● **Problem to solve**
Retype only the lines from the top of the records to the line with "1) Sei d'accordo con la frase citata?", including that line but none of the pictures.

● **Information provided**
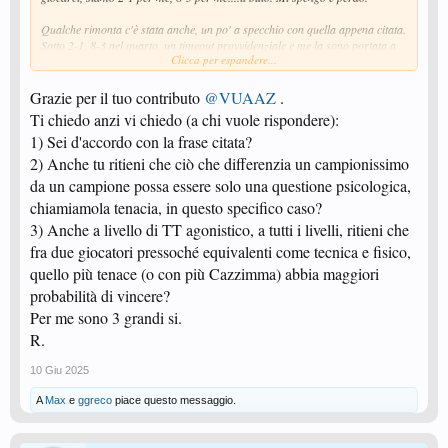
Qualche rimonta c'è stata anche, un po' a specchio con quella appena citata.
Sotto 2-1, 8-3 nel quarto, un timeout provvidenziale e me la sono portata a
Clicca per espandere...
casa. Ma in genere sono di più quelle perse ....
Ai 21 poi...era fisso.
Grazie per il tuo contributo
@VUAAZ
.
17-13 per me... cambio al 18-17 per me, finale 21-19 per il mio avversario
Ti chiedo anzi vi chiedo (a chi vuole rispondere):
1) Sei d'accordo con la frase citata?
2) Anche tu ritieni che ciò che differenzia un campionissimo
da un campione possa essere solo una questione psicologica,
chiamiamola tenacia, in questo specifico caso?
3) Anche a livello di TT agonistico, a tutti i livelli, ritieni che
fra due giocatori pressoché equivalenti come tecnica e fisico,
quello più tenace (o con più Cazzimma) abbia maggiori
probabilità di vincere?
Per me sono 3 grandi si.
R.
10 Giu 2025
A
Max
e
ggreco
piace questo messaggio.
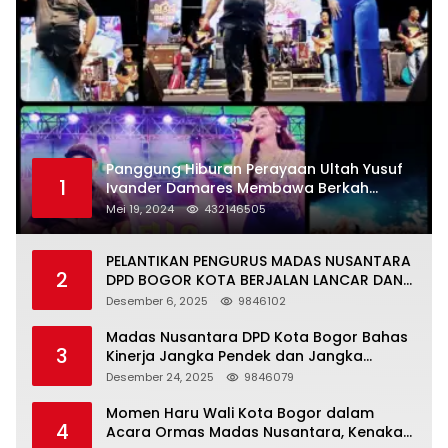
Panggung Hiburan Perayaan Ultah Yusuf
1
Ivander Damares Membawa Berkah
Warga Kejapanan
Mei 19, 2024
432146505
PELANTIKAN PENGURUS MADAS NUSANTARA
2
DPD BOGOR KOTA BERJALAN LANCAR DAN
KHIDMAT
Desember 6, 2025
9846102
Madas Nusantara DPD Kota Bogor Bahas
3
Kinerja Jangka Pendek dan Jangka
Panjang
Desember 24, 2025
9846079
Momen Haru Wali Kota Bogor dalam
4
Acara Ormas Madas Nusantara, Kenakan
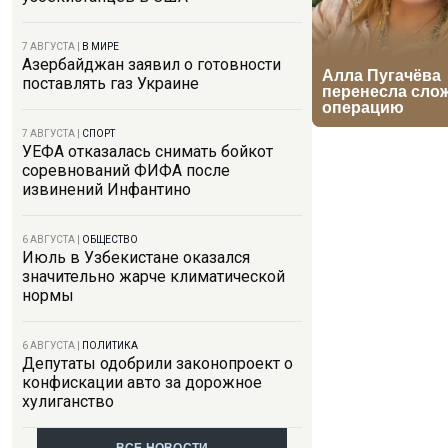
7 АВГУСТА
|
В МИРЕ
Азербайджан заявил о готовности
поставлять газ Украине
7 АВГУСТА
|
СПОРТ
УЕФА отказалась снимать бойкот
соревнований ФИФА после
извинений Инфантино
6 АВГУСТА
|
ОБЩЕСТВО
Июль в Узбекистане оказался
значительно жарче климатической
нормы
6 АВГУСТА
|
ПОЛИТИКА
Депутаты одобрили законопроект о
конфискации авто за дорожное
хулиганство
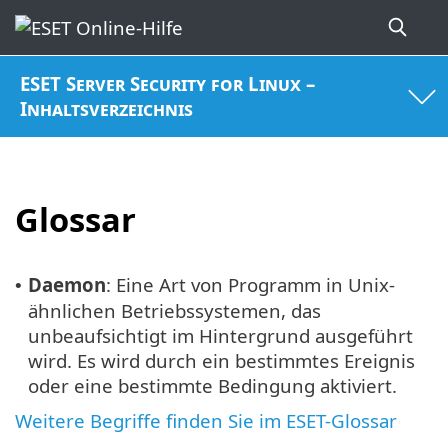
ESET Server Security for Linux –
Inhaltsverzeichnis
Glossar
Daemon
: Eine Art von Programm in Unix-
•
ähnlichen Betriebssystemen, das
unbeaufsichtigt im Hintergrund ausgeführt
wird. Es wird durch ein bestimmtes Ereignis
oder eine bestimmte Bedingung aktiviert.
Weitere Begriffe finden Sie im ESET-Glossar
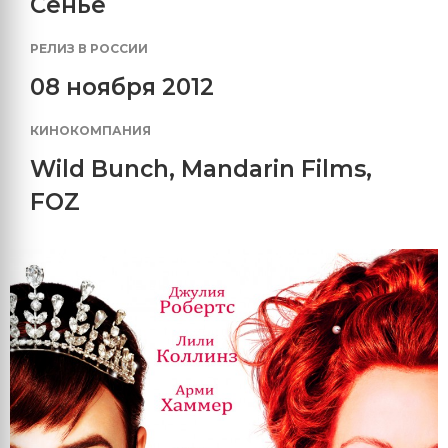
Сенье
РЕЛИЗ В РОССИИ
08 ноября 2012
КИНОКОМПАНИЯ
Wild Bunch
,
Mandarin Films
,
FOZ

● **Result**
Qualche rimonta c'è stata anche, un po' a specchio con quella appena citata.
Sotto 2-1, 8-3 nel quarto, un timeout provvidenziale e me la sono portata a
Clicca per espandere...
casa. Ma in genere sono di più quelle perse ....
Ai 21 poi...era fisso.
Grazie per il tuo contributo
@VUAAZ
.
17-13 per me... cambio al 18-17 per me, finale 21-19 per il mio avversario
Ti chiedo anzi vi chiedo (a chi vuole rispondere):
1) Sei d'accordo con la frase citata?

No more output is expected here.